Reza a lenda e aquela coisa falha que chamo de memória que Guimarães Rosa aconselhou Fernando Sabino a abandonar as crônicas que o mineiro escrevia lá naquele estilo maravilhosamente simples dele e passasse a construir pirâmides. Essa história é algo que sempre gera reações que variam entre o bocejo e o ressentimento contido, até que invariavelmente aparece alguém para propor a salomônica pirâmide de biscoitos. E rimos todos e vamos para casa esmurrar o cinzel na pedreira ou sovar bem a massa amanteigada.
Nos últimos dias tenho preparado muitos biscoitos enquanto a pirâmide nova não fica pronta e, na condição de padeiro (ou seria confeiteiro?), me assusta perceber a incapacidade das pessoas em reconhecerem os sabores mais elaborados do produto. E não me venha com invenções, brincadeirinhas ou (pecado dos pecados!) essas tais imaginação e criatividade! O cliente mal consegue apreciar biscoito de água e sal. O que tem a ver com a rejeição à vocação para a excelência, substituída pela cômoda sujeição à mediocridade. Ainda mais quando ela é rentável.
Nostalgia
Saindo da metáfora, para o bem do que me resta de sanidade, vale dizer que fujo da nostalgia como o brasileiro médio foge de um livro. Essa coisa de dizer que antigamente tudo era melhor, as pessoas eram mais inteligentes, menos vulgares, mais interessadas e interessantes é uma tentação, reconheço, mas uma tentação tóxica, cancerígena. E sobretudo mentirosa. Nada de bom jamais germinou da nostalgia, porque a nostalgia geralmente é um autoengano.

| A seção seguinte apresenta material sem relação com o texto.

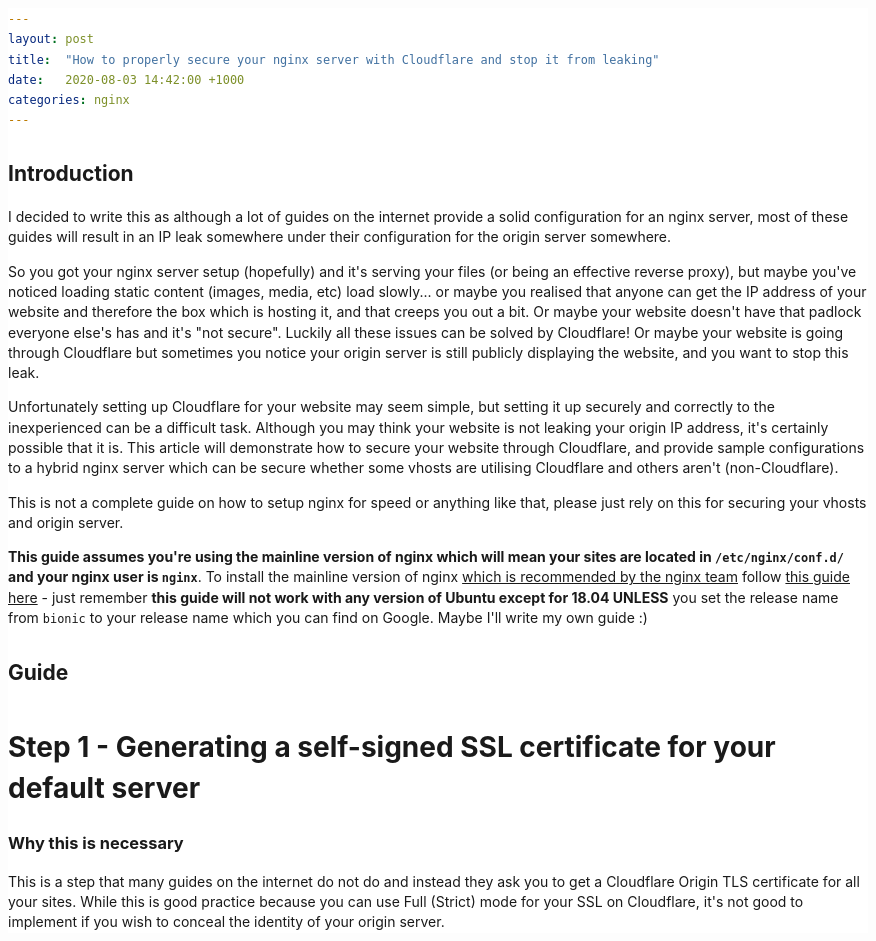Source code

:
 ```yaml
---
layout: post
title:  "How to properly secure your nginx server with Cloudflare and stop it from leaking"
date:   2020-08-03 14:42:00 +1000
categories: nginx
---
```

## Introduction 
I decided to write this as although a lot of guides on the internet provide a solid configuration for an nginx server, most of these guides will result in an IP leak somewhere under their configuration for the origin server somewhere.

So you got your nginx server setup (hopefully) and it's serving your files (or being an effective reverse proxy), but maybe you've noticed loading static content (images, media, etc) load slowly... or maybe you realised that anyone can get the IP address of your website and therefore the box which is hosting it, and that creeps you out a bit. Or maybe your website doesn't have that padlock everyone else's has and it's "not secure". Luckily all these issues can be solved by Cloudflare! Or maybe your website is going through Cloudflare but sometimes you notice your origin server is still publicly displaying the website, and you want to stop this leak.

Unfortunately setting up Cloudflare for your website may seem simple, but setting it up securely and correctly to the inexperienced can be a difficult task. Although you may think your website is not leaking your origin IP address, it's certainly possible that it is. This article will demonstrate how to secure your website through Cloudflare, and provide sample configurations to a hybrid nginx server which can be secure whether some vhosts are utilising Cloudflare and others aren't (non-Cloudflare).

This is not a complete guide on how to setup nginx for speed or anything like that, please just rely on this for securing your vhosts and origin server.

**This guide assumes you're using the mainline version of nginx which will mean your sites are located in ```/etc/nginx/conf.d/``` and your nginx user is ```nginx```**. To install the mainline version of nginx [which is recommended by the nginx team](https://www.nginx.com/blog/nginx-1-6-1-7-released/) follow [this guide here](https://www.techrepublic.com/article/how-to-install-the-latest-version-of-nginx-on-ubuntu-server-18-04/) - just remember **this guide will not work with any version of Ubuntu except for 18.04 UNLESS** you set the release name from ```bionic``` to your release name which you can find on Google. Maybe I'll write my own guide :)

## Guide 

# Step 1 - Generating a self-signed SSL certificate for your default server

### Why this is necessary

This is a step that many guides on the internet do not do and instead they ask you to get a Cloudflare Origin TLS certificate for all your sites. While this is good practice because you can use Full (Strict) mode for your SSL on Cloudflare, it's not good to implement if you wish to conceal the identity of your origin server.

O que não quer dizer que não se possa constatar a decadência e, antes de se desesperar, constatar também as implicações dela no presente e no futuro. No caso específico das pirâmides e dos biscoitos, isto é, da arte que almeja a eternidade e da arte que almeja causar um impacto rápido e efêmero, um sustinho, um soco no estômago ou uma risadinha, o problema é que as pessoas se tornaram completamente incapazes de saborear um biscoito. E a história é muito clara: pessoas incapazes de saborear biscoitos, ou porque optaram pela alienação ou porque são analfabetas funcionais, ignoram completamente as pirâmides. Até que acabam por demoli-las.
Tragédia sem fim
Não pretendo, aqui, entrar nos porquês de o analfabetismo funcional ter alcançado essa dimensão epidêmica. Tenho minhas teorias, mas, a não ser que alguém disponha de uma máquina do tempo para que eu possa confirmá-las e corrigi-las, elas são inúteis. O fato é que é preciso, de alguma forma, tirar o popô avantajado da poltrona e resgatar os consumidores de biscoitos. É preciso ensiná-los a passar a massa por toda a língua, aqui sentindo o doce, ali o salgadinho, acolá o azedo e o amargo, o picante (ui!) e o que mais houver para sentir nas guloseimas.
Sei que este texto parece uma platitude e uma exortação ao nada, mas neste momento pare e pense: poucas pessoas das que começaram a ler este texto tiveram paciência ou interesse para chegar até aqui e menos ainda serão as capazes de entender o que é uma platitude e uma exortação ao nada. O que já é uma tragédia. Mas piora, porque uma parcela ainda é menor compreende completamente a metáfora dos biscoitos e das pirâmides e, destes, são minoria os que já ouviram falar de Guimarães Rosa e Fernando Sabino. Para piorar um tiquinho mais, como se piorar fosse possível, minoria da minoria é quem um dia se deparou com uma pirâmide (ainda por cima metafórica!) e minoria da minoria da minoria quem a admirou.
Monte de nada
O que, aliás, me leva (ou seria “traz”?) à constatação de algo que talvez não tenha escapado à analogia roseana: quão inútil deve ser uma pirâmide para quem vive à base desses biscoitos insossos, recheados de obviedades e vendidos em chamativas embalagens de indignação estéril. Para essas pessoas, uma pirâmide não passa de um cenário distante. Ou melhor, de um imponente monte de nada.
E até aí, tudo bem, como diria o otimista incorrigível. O problema é quando as pessoas deixam de se alimentar até de biscoitos. O que já está acontecendo… O problema é quando as pessoas preferem morrer de fome a escalar a pirâmide de biscoitos a fim de refletir mais sobre justamente isso. E também aquilo.